Friday, July 14, 2017

Dissertation Digest — Timbeando en Nueva York: Cuban Dance Culture in Havana and New York City

By Sarah Town

New York's casineros come together in Central Park on a recent Saturday afternoon, their dance circle mirroring those of the Bethesda Fountain, which rises behind them.
June 30, 2014. Central Park’s Bethesda Fountain. New York City. 
Tonight’s cantante, Fernando, is particularly playful in that role, regularly inventing new moves and combinations based on commonly held cultural vocabularies. His calls often elicit a combination of laughter and confusion, as dancers are forced to step out of the molds and movements they have learned [in class] in order to inhabit the communal dance moment. Now the sun is setting quickly, and the outdoor session is nearing its end. The rueda swells in size as the event’s organizers call for the last song of the evening. Midway through the song, Fernando calls “enchufla con vampiro” (“enchufla with vampire”) – it’s clearly a new move for people, yet comprised of parts that all recognize.[1] Some leads watch Fernando as he executes the move, attempting to imitate his vampiric strut. Others ad-lib their own version of the move, extending both arms as they teeter toward their new partners or fake-biting one or the other partner’s neck in time with the music. Many of the follows also extemporize, screaming or throwing their hands in the air in mock dismay. As night falls in the park, for a moment the rueda becomes a milling ring of zombies, vampires, and lost souls, peppered with screams and laughter, before righting itself again into a circle of pairs locked in guapea rhythm.[2]
This excerpt of an entry in my field notes written three years ago evokes many other similar moments from my fieldwork in New York City’s Cuban dance community. A diverse, everyday group of New Yorkers in Central Park on a summer evening, locked in vampiric step to the rhythm of contemporary Cuban dance music, using the structures and vocabularies of a popular dance style born on the eve of the Cuban revolution… how did we get here? And what does it mean? This is the core query that drives and shapes my dissertation and related research. Every step of the way, this seed interrogatory engenders new research questions and directions, resulting in a project that embraces and intertwines ethnography, archival and oral historical research, and music and dance analysis, focusing on two main sites of popular dance culture production and exchange: Havana and New York City. The historic intellectual, cultural, and affective relationship between these two international cities is well-known and lives on today through the work and diversion of local musicians and dancers, who both preserve and innovate the music and dance elements – timba and casino – of what I call “Cuban dance culture.”

**DATA FOR REVIEW:**

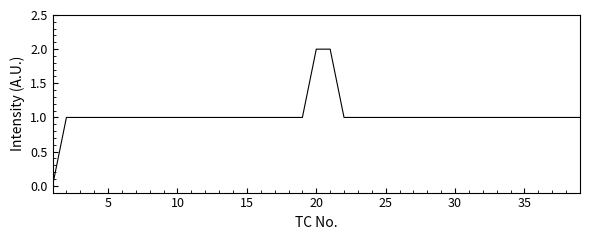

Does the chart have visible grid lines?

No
--
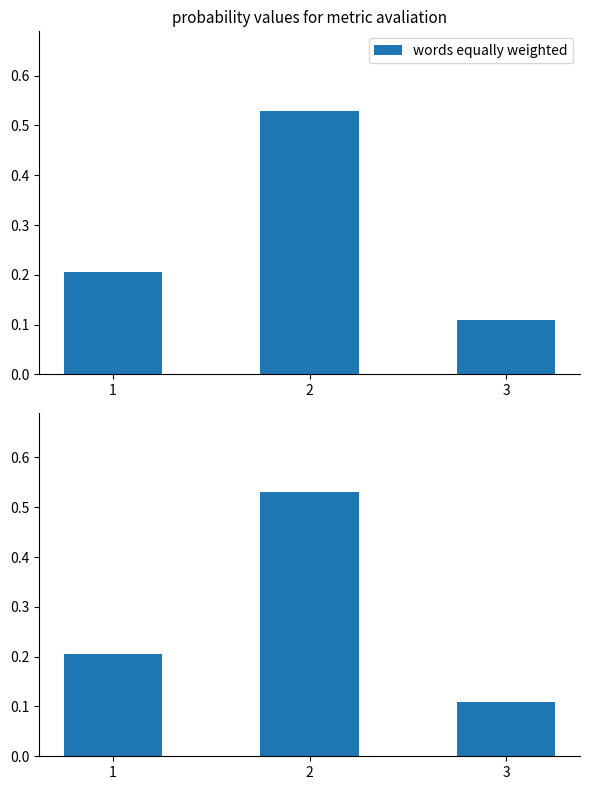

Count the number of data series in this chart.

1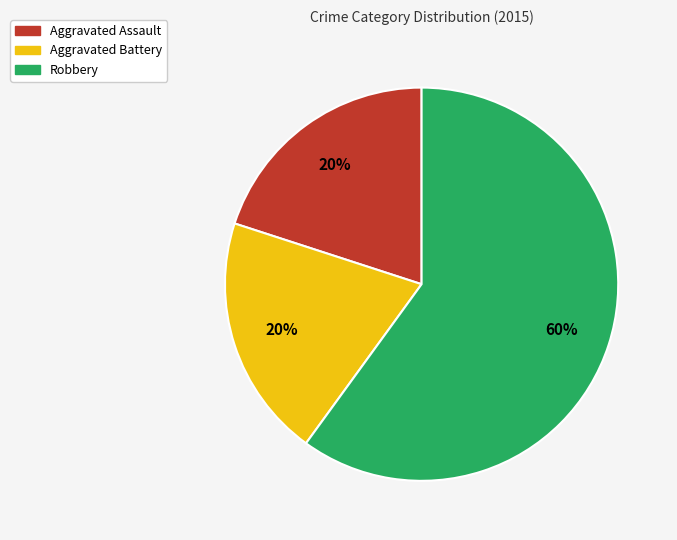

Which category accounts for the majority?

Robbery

**ABOUT THIS EXERCISE:**
Please reproduce the dissertation digest between "Friday, July 14, 2017" and "rises behind them.", inclusive, changing "casineros" to "salsa dancers".

**THE ANSWER:**
Friday, July 14, 2017

Dissertation Digest — Timbeando en Nueva York: Cuban Dance Culture in Havana and New York City

By Sarah Town

New York's salsa dancers come together in Central Park on a recent Saturday afternoon, their dance circle mirroring those of the Bethesda Fountain, which rises behind them.